When using Asynchronous Dual Reads, any additional read load on the target cluster may impact its ability to keep up with writes. This behavior is expected and desired. The idea is to mimic the full read and write load on the target cluster so there are no surprises during the last migration phase; that is, after cutting over completely to the target cluster.

Run multiple ZDM Proxy instances

ZDM Proxy has been designed to run in a clustered fashion so that it is never a single point of failure. Unless it is for a demo or local testing environment, a ZDM Proxy deployment should always comprise multiple ZDM Proxy instances.

Throughout the documentation, the term ZDM Proxy deployment refers to the entire deployment, and ZDM Proxy instance refers to an individual proxy process in the deployment.

You can use the ZDM Utility and ZDM Proxy Automation to set up and run Ansible playbooks that deploy and manage ZDM Proxy and its monitoring stack.

ZDM Utility and ZDM Proxy Automation

You can use the ZDM Utility and ZDM Proxy Automation to set up and run Ansible playbooks that deploy and manage ZDM Proxy and its monitoring stack.

Ansible is a suite of software tools that enables infrastructure as code. It is open source and its capabilities include software provisioning, configuration management, and application deployment functionality. The Ansible automation for ZDM is organized into playbooks, each implementing a specific operation. The machine from which the playbooks are run is known as the Ansible Control Host.
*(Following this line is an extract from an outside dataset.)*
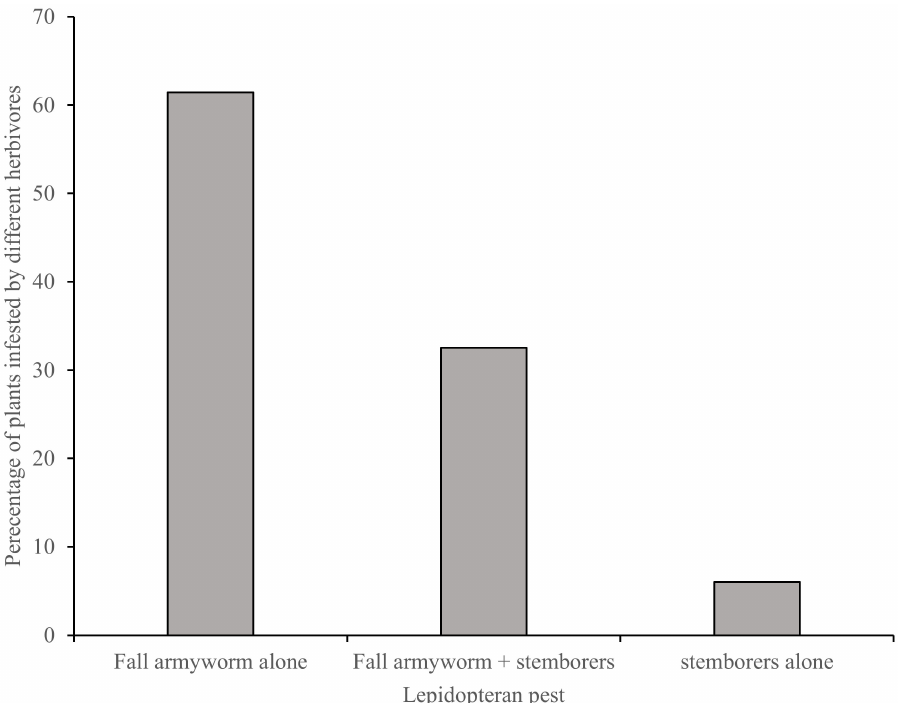
Figure 4. Percentage infestation of fall armyworm and stemborers, fall armyworm alone and stem- borers alone in maize plants surveyed in different agro-ecological zones of Kenya.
In ZDM, the Ansible Control Host runs as a Docker container.

You use the ZDM Utility to set up Ansible in a Docker container, and then you use ZDM Proxy Automation to run the Ansible playbooks from the Docker container created by ZDM Utility.
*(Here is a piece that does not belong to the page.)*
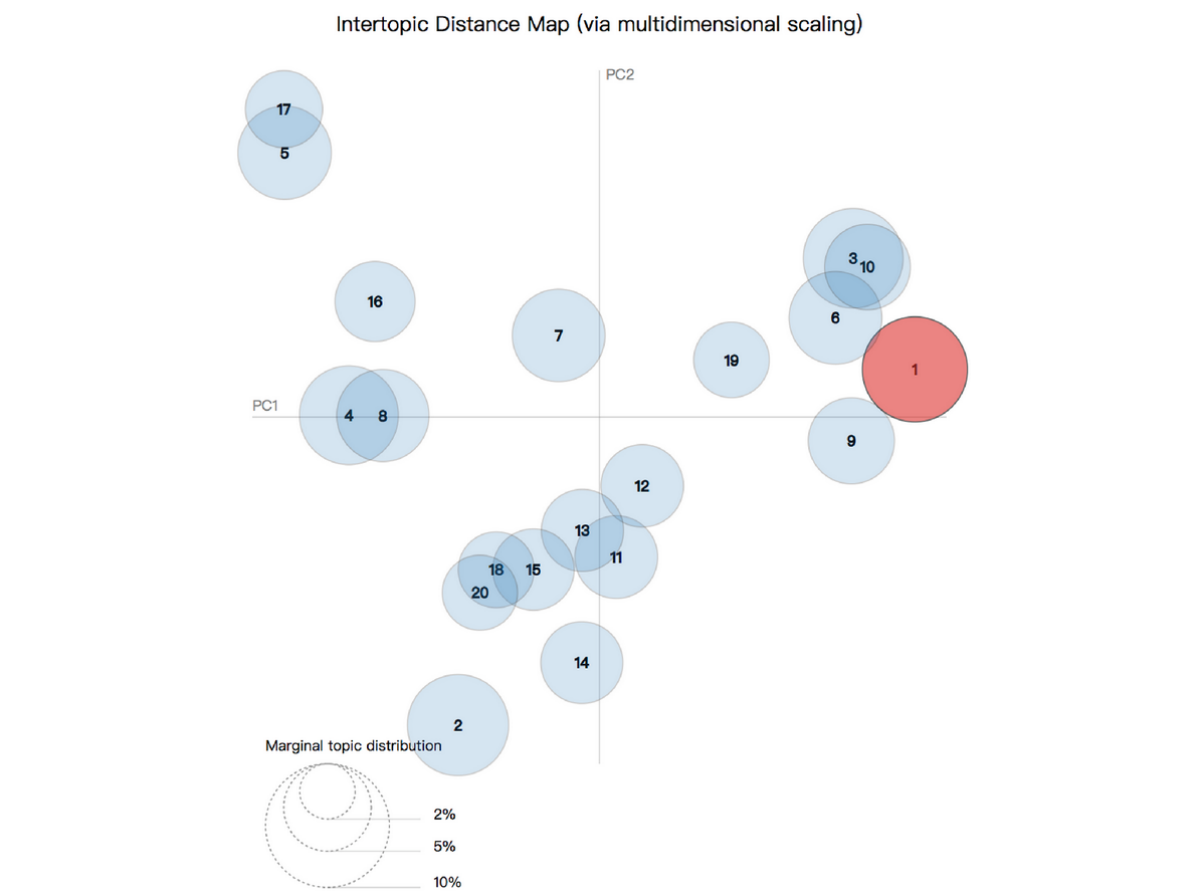
Figure 3. Intertopic distance map. PC: principal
The ZDM Utility creates the Docker container acting as the Ansible Control Host, from which ZDM Proxy Automation allows you to deploy and manage the ZDM Proxy instances and the associated monitoring stack, which includes Prometheus metrics and Grafana visualizations of the metrics data.
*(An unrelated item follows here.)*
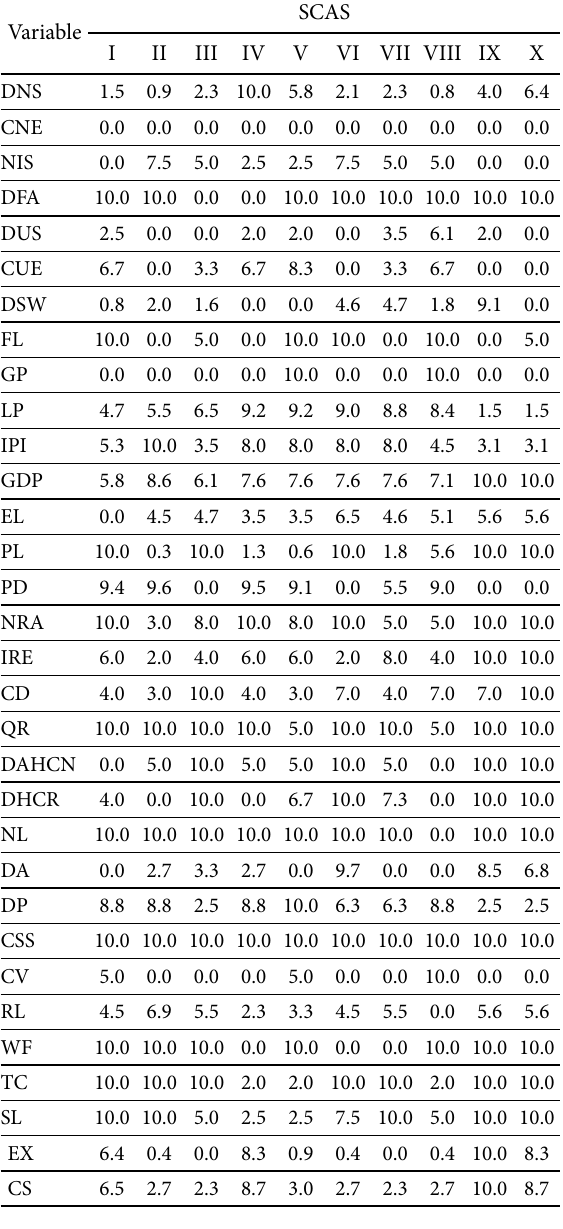
Table 4. Compilation of Standardised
To use ZDM Utility and ZDM Proxy Automation, you must prepare the recommended infrastructure, as explained in Deployment and infrastructure considerations.

Astra DB Sideloader

Astra DB Sideloader is a service running in Astra DB that directly imports data from snapshots of your existing Cassandra-based cluster. This tool is exclusively for migrations that move data to Astra DB.

You can use Astra DB Sideloader alone or in the context of ZDM.

For more information, see Use Astra DB Sideloader with ZDM.

Cassandra Data Migrator

You can use Cassandra Data Migrator (CDM) to migrate and validate tables between Cassandra-based clusters. It is best for migrating large amounts of data and for migrations that need support for detailed logging, data verification, table column renaming, and reconciliation.

CDM offers extensive functionality and configuration options to support large and complex migrations as well as post-migration data validation.

You can use CDM by itself, in the context of ZDM, or for data validation after using another migration tool, such as Astra DB Sideloader.

For more information, see Use Cassandra Data Migrator with ZDM.

DSBulk Migrator

DSBulk Migrator is an extension of DSBulk Loader. It is best for smaller migrations or migrations that don’t require data validation during the migration process.

In addition to loading and unloading CSV and JSON data, you can use DSBulk Migrator to transfer data between databases. It can read data from a table in your origin database, and then write that data to a table in your target database.

You can use DSBulk Migrator alone or in the context of ZDM.

For more information, see Use DSBulk Migrator with ZDM.

Custom data migration processes

If you want to write your own custom data migration processes, you can use a tool like Apache Spark™.